* _COMPITO ASSEGNATO_: Riporta parola per parola il tratto dell'articolo sul referendum in Turchia da "FOCUS / di Filippo" fino a "istituzionale della Turchia.".

* _TESTO ESTRATTO_:
Nel “referendum di Pasqua” il futuro della Turchia

FOCUS / di Filippo Re

Il futuro della Turchia è nella mani del popolo turco che domenica 16 aprile dovrà decidere se approvare o meno la riforma costituzionale che consegnerebbe super poteri al presidente Recep Tayyip Erdogan. Lui, il nuovo sultano, per sottolineare l’importanza dell’evento e per raccogliere il voto del maggior numero possibile di turchi prepara un gesto clamoroso che sa di provocazione. Nel Venerdì Santo dei cristiani vuole andare a pregare in Santa Sofia con alcuni ministri e con i capi religiosi di Istanbul alla vigilia del referendum che potrebbe trasformare il Paese della Mezzaluna in una repubblica presidenziale di stampo neo-ottomano modificando radicalmente il volto istituzionale della Turchia.

L’uomo forte di Ankara è pronto a seppellire il kemalismo laico e a proseguire sulla via dell’islamizzazione progressiva della nazione. Nella rete integralista cade dunque anche Santa Sofia. Il decreto firmato da Ataturk nel 1934 che convertiva l’ex basilica da moschea a museo non sarebbe autentico, almeno secondo alcuni storici turchi, e la firma di Kemal Ataturk sarebbe falsa. Pertanto Santa Sofia dovrebbe rimanere moschea come avvenne dopo la conquista turca di Costantinopoli nel 1453. Ma il Paese arriva al giorno del referendum in un clima teso e in un contesto difficile segnato dal calo degli investimenti esteri e dei flussi turistici. Gli attentati terroristici degli ultimi mesi e la crisi diplomatica con alcuni Paesi europei hanno creato un clima di incertezza e di paura. La repressione non accenna a diminuire. Sono già 47.000 le persone arrestate in Turchia dal fallito colpo di Stato del 15 luglio 2016 con l’accusa di legami con la presunta rete golpista del predicatore Fethullah Gulen, in esilio volontario negli Stati Uniti. Tra questi ci sono 10.700 poliziotti, 7600 militari (tra cui 170 generali), 2570 magistrati, 26177 civili e 208 amministratori locali. Le persone poste in stato di fermo dopo il mancato golpe sono state complessivamente 113.000. Si tratta di cifre ufficiali, aggiornate qualche giorno fa dal ministro dell’Interno, ma sono soprattutto numeri da dittatura sudamericana anni Settanta e non certo all’altezza di un Paese che è un pilastro fondamentale della Nato e che fino a poco tempo fa aspirava a entrare in Europa.

* _VOCI ESTRATTE_:
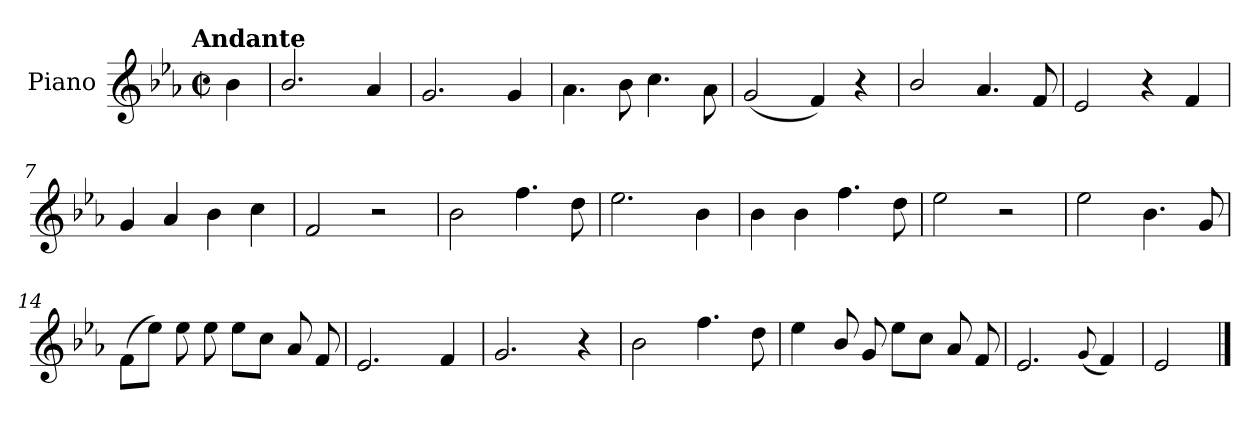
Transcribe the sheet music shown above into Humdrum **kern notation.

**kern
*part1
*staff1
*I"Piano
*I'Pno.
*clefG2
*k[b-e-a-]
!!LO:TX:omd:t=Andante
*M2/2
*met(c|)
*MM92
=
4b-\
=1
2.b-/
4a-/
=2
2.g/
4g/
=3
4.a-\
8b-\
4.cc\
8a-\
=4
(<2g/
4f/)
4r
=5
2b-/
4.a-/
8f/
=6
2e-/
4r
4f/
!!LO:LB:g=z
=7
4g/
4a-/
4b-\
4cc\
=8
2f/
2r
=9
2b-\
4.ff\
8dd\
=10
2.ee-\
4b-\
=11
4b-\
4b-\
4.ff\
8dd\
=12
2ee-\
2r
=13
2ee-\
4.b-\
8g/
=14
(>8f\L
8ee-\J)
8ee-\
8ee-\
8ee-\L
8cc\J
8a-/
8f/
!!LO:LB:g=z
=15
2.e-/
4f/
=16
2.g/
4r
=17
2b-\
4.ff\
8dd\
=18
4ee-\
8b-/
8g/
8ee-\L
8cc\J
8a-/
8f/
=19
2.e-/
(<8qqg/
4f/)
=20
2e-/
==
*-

* _RISPOSTA AL COMPITO_:
FOCUS / di Filippo Re

Il futuro della Turchia è nella mani del popolo turco che domenica 16 aprile dovrà decidere se approvare o meno la riforma costituzionale che consegnerebbe super poteri al presidente Recep Tayyip Erdogan. Lui, il nuovo sultano, per sottolineare l’importanza dell’evento e per raccogliere il voto del maggior numero possibile di turchi prepara un gesto clamoroso che sa di provocazione. Nel Venerdì Santo dei cristiani vuole andare a pregare in Santa Sofia con alcuni ministri e con i capi religiosi di Istanbul alla vigilia del referendum che potrebbe trasformare il Paese della Mezzaluna in una repubblica presidenziale di stampo neo-ottomano modificando radicalmente il volto istituzionale della Turchia.